L'Iran possiede un esercito potente e le forze US potrebbero patire delle perdite ingenti. Ciò è inaccettabile per G. W. Bush, che si trova già in posizione delicata. Ma non è necessario lanciare un attacco terrestre per distruggere le infrastrutture dell’Iran, contrastare lo sviluppo del paese, generare il panico e creare caos politico, economico e militare. È un obiettivo realizzabile accedendo al nucleare, poi con i mezzi da guerra convenzionali. Ecco l'utilità del dispiegamento della flotta di portaerei vicino alle coste iraniane.
Quali sono i mezzi di difesa dell'Iran? Sono considerevoli ma restano largamente inferiori per forza. L'Iran possiede 29 sistemi di missili antiaerei russi "Tor." Costituiscono indiscutibilmente un rafforzamento della difesa aerea iraniana. L'Iran non ha tuttavia, al momento attuale, nessuna protezione sicura contro i raid aerei. La tattica sarà quella abituale: subito, neutralizzare la difesa aerea ed i radar, poi attaccare l‘armata aerea in volo, poi le installazioni di controllo e le infrastrutture a terra, evitando i rischi.

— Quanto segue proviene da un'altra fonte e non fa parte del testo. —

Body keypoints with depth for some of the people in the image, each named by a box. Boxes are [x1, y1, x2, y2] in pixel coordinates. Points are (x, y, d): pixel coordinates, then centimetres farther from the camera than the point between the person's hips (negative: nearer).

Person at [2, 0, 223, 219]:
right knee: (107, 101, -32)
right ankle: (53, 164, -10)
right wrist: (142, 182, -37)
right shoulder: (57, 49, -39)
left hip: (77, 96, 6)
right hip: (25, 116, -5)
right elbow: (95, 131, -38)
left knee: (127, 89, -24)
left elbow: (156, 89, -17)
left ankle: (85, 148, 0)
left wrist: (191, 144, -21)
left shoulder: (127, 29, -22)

Tra qualche settimana, vedremo mettersi in movimento la macchina dell'informazione di guerra. L'opinione pubblica è già sotto pressione. Vedremo montare una sorta di isteria anti-iraniana, di "fughe" di notizie nei media, di disinformazione, ecc.
Tutto ciò manda simultaneamente un messaggio all'opposizione "filo-occidentale" e ad una frazione dell'élite di Mahmoud Ahmadinejad affinché si preparino agli eventi a venire. Gli Stati Uniti contano sul fatto che un attacco all'Iran generi inevitabilmente il caos nel paese, per poi corrompere alcuni generali iraniani e quindi crearsi una "quinta colonna" nel paese.

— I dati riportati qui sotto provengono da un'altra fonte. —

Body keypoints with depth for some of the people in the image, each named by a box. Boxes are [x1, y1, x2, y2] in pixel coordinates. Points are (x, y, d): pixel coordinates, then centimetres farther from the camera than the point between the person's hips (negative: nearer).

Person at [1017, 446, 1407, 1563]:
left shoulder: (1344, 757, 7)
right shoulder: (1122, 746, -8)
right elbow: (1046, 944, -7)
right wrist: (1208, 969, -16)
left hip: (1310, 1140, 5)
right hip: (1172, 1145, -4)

Beninteso, l'Iran e l'Iraq sono dei paesi assai differenti. Tuttavia, se l'aggressore riuscisse a provocare un conflitto tra i due rami delle forze armate iraniane- il Corpo delle guardie della Rivoluzione islamica e l'esercito- il paese si ritroverebbe in una situazione critica, particolarmente nell'ipotesi che, fin all’inizio della campagna, gli Stati Uniti riuscissero a uccidere il presidente iraniano ed a portare un intervento nucleare, o un massiccio intervento convenzionale contro lo Stato Maggiore del paese.
Ad oggi, la probabilità di un attacco degli Stati Uniti contro l'Iran è estremamente elevata. Resta una questione ancora incerta: che il Congresso statunitense dia l'autorizzazione per questa guerra. Il ricorso ad una provocazione potrebbe eliminare questo ostacolo (un attacco su Israele o su bersagli statunitensi dentro le basi militari). L'ampiezza della provocazione potrebbe essere dell'ordine degli attentati del 11 settembre 2001 a New-York. Allora il Congresso dirà certamente "sì" al presidente statunitense.
* Il generale Léonid Ivashov, ex Capo di Stato Maggiore interarma della Federazione della Russia, oggi vicepresidente dell'Accademia russa di geopolitica e membro del conferenza Axis for Peace.
N.B. Questo articolo è stato redatto dal generale Leonid Ivashov prima della deposizione al Congresso del segretario della Difesa statunitense Robert Gâtes, il 6 febbraio 2007, che ha detto che Washington deve prepararsi ad un confronto militare con la Russia; e prima del discorso del presidente Vladimir V. Putin davanti alla Conferenza sulla sicurezza di Monaco, il 10 febbraio 2007, che ha affermato che Mosca non lascerebbe decidere solo gli Stati Uniti della guerra o della pace [in Iran].